Secondo la politica serve qualcosa in più di quanto già fatto. “I Pfas – evidenzia la consigliera – fanno malissimo a donne incinte, neonati e bambini, e non solo nelle aree contaminate: si tratta di conferme che peraltro arrivano dalla stessa Regione del Veneto, che proprio ciò ha dichiarato nell’ambito del processo contro l’ex Miteni, in corso presso il Tribunale di Vicenza, e che oltretutto emergono anche dalle pubblicazioni scientifiche dell’Autorità Europea per la Sicurezza Alimentare, EFSA”.
La consigliera cita un report proprio della Regione del Veneto su 20.000 donne residenti in area inquinata, ciriticando il fatto che le risultanze emerse vengono impiegate nel dibattimento del processo alla Milteni (leggi qui), ma non per orientare le politiche sociali e sanitarie.

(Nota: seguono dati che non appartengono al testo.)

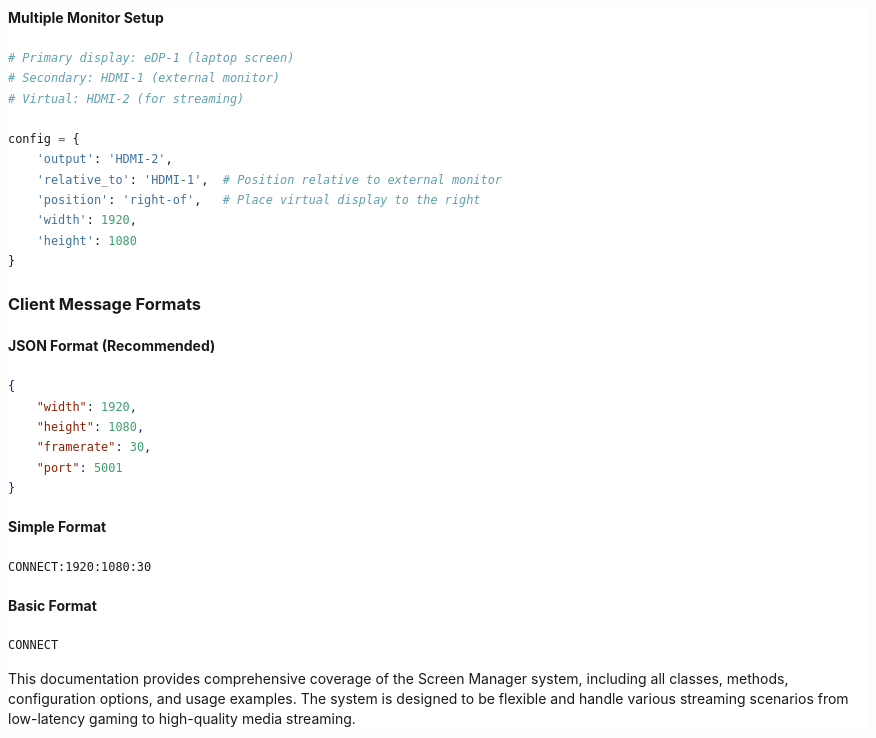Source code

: #### Multiple Monitor Setup
```python
# Primary display: eDP-1 (laptop screen)
# Secondary: HDMI-1 (external monitor)
# Virtual: HDMI-2 (for streaming)

config = {
    'output': 'HDMI-2',
    'relative_to': 'HDMI-1',  # Position relative to external monitor
    'position': 'right-of',   # Place virtual display to the right
    'width': 1920,
    'height': 1080
}
```

### Client Message Formats

#### JSON Format (Recommended)
```json
{
    "width": 1920,
    "height": 1080,
    "framerate": 30,
    "port": 5001
}
```

#### Simple Format
```
CONNECT:1920:1080:30
```

#### Basic Format
```
CONNECT
```

This documentation provides comprehensive coverage of the Screen Manager system, including all classes, methods, configuration options, and usage examples. The system is designed to be flexible and handle various streaming scenarios from low-latency gaming to high-quality media streaming.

“Per questo – prosegue la consigliera – lo scorso novembre ho presentato una proposta al Consiglio, non ancora discussa e costruita con l’ausilio di medici esperti in materia, indicando specifiche azioni che la regione dovrebbe mettere in campo.
Partendo anzitutto dall’adozione di una prima precauzione per le donne in età fertile, in gravidanza, per il neonato e i bambini, e cioè stabilire il non utilizzo alimentare e potabile dell’acqua di rubinetto se eccede il valore guida EFSA pari a 0,64 ng/Kg peso corporeo/giorno, per la somma di 4 PFAS, valori sopra ai quali si è a rischio. Infatti se la sola acqua potabile contiene 10ng/litro come somma dei PFAS, un bambino che pesa 10kg e che beve 1 litro di acqua al giorno, introduce 10ng/10kg=1 ng/kg/giorno, quindi superiore al limite EFSA.
Ho chiesto inoltre di attivare una costante campagna informativa, in particolare per tutelare neonati e donne incinte, per ridurre i rischi di esposizione ai Pfas, dall’acqua alle pentole, di intraprendere un programma di monitoraggio medico per donne gravide con esposizione ai Pfas, come previsto dalle National Academies of Engineering, Science and Medicine, e di valutare, anzitutto per le donne esposte che vogliono una gravidanza, un formale protocollo di sperimentazione clinica per l’abbattimento dei Pfas nel sangue attraverso interventi farmacologici, di plasmaferesi o di scambio plasmatico”, conclude la consigliera vicentina.